If you ran a static analyser (i.e. cppcheck) against your code it would give you a bounds error
http://en.wikipedia.org/wiki/User:Exuwon/Cppcheck#Bounds_checking
to solve it... you'd be better off using a container of some sorts (i.e. std::vector) or writing a wrapper
Why the array is not overflowed (e.g. error alert) when the array is declared globally, in other why I'm able to fill it with unlimited amount of elements (through for) even it's limited by size in declaration and it does alert when I declare the array locally inside the main ?
char name[9];
int main(){
int i;
for( int i=0; i<18; ++i){
cin>>name[i];
}
cout<<"Inside the array: ";
for(i=0; i<20; i++)
cout<<name[i];
return 0;
}
C++ does not check bounds errors for arrays of any kind. Reading or writing outside of the array bounds causes what is known as "undefined behaviour", which means anything could happen.

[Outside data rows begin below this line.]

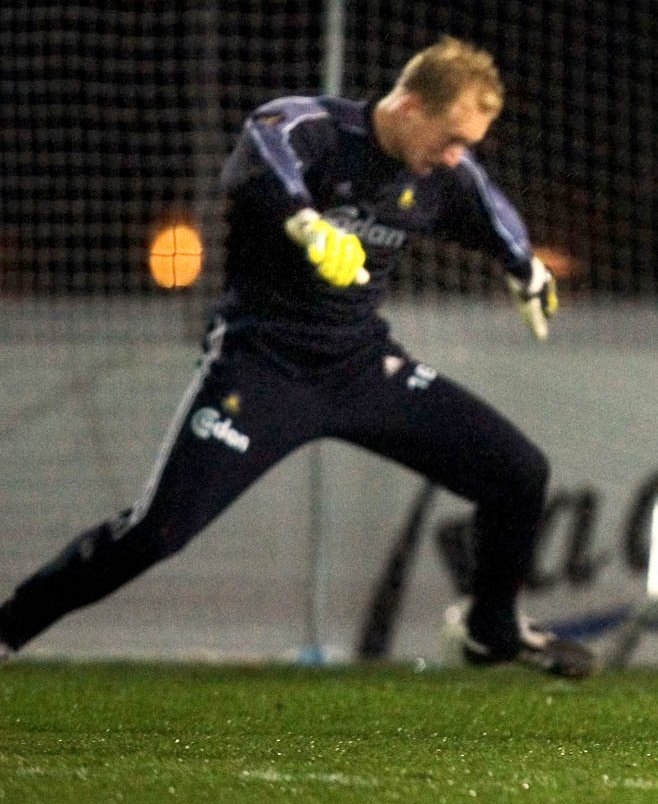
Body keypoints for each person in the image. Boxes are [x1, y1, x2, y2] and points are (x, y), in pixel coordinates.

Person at [0, 37, 595, 678]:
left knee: (518, 474)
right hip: (262, 370)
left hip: (363, 370)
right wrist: (308, 225)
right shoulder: (312, 128)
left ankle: (490, 631)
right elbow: (262, 156)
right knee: (156, 532)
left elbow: (491, 210)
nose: (455, 155)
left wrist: (524, 266)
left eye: (466, 144)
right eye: (450, 137)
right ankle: (8, 629)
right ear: (412, 104)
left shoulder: (439, 173)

In your case, it seems that what happens is that it appears to work, but the program will still be in an invalid state.
If you want bounds checking, use a std::vector and its at() member function:
vector <int> a( 3 ); // vector of 3 ints
int n = a.at( 0 ); // ok
n = a.at( 42 ); // throws an exception
C++ does not have array bounds checking so the language never check to see if you have exceeded the end of your array but as others have mentioned bad things can be expected to happen.
Global variables exists in the static segment which is totally separate from your stack. It also does not contain important information like return addresses. When you exceed an array's boundaries you are effectively corrupting memory. It just so happens that corrupting the stack is more likely to cause more visible bad things than corrupting the data segment. All of this depends on the way your operating system organizes a process's memory.

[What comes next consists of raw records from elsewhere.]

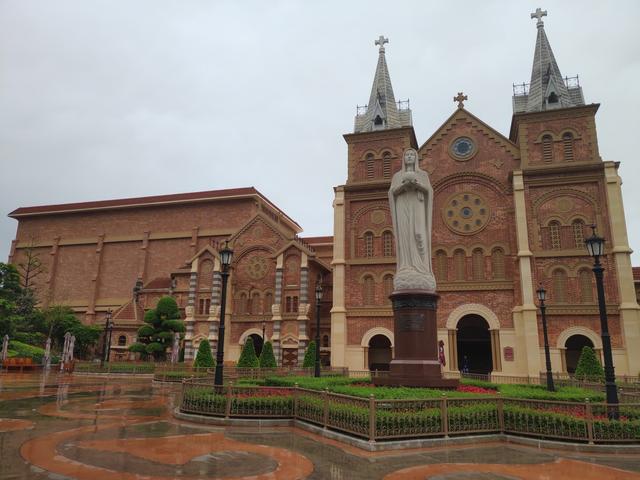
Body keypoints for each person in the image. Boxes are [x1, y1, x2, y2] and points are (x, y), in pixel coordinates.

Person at [389, 148, 436, 292]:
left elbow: (429, 191)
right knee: (405, 236)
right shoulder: (397, 176)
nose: (409, 157)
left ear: (416, 158)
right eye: (407, 155)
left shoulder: (423, 174)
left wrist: (417, 185)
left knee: (419, 234)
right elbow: (392, 192)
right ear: (404, 158)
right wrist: (403, 185)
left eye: (412, 155)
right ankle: (407, 266)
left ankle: (422, 268)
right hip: (402, 206)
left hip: (417, 206)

its undefined behavior. Anything can happen.
You cannot assume too much about the memory layout of variables. It may run on your computer with these parameters, but totally fail when you increase your access bounds, or run that code on another machine. So if you seriously want to write code, don't let this become a habit.
I'd go one step further and state that C/C++ do not have arrays. What they have is array-like syntactic sugar that is immediately translated to pointer arithmetic, which cannot be checked, as pointers can be used to access potentially all of memory. Any checking that the compiler may manage to perform based on static sizes and constant bounds on an index is a happy accident, but you cannot rely on it.
Here's an oddity that stunned me when I first saw it:
int a[10], i;
i = 5;
a[i] = 42; // Looks normal.
5[a] = 37; // But what's this???
std::cout << "Array element = " << a[i] << std::endl;
But the odd-looking line is perfectly legal C++. This example emphasizes that arrays in C/C++ are a fiction.
Neil Butterworth already commented on the benefits of using std::vector and the at() access method for it, and I cannot second his recommendation strongly enough. (Unfortunately, the designers of STL blew a golden opportunity to make checked access the [] operators, with the at() methods the unchecked operators. This has probably cost the C++ programming community millions of hours and millions of dollars, and will continue to do so.)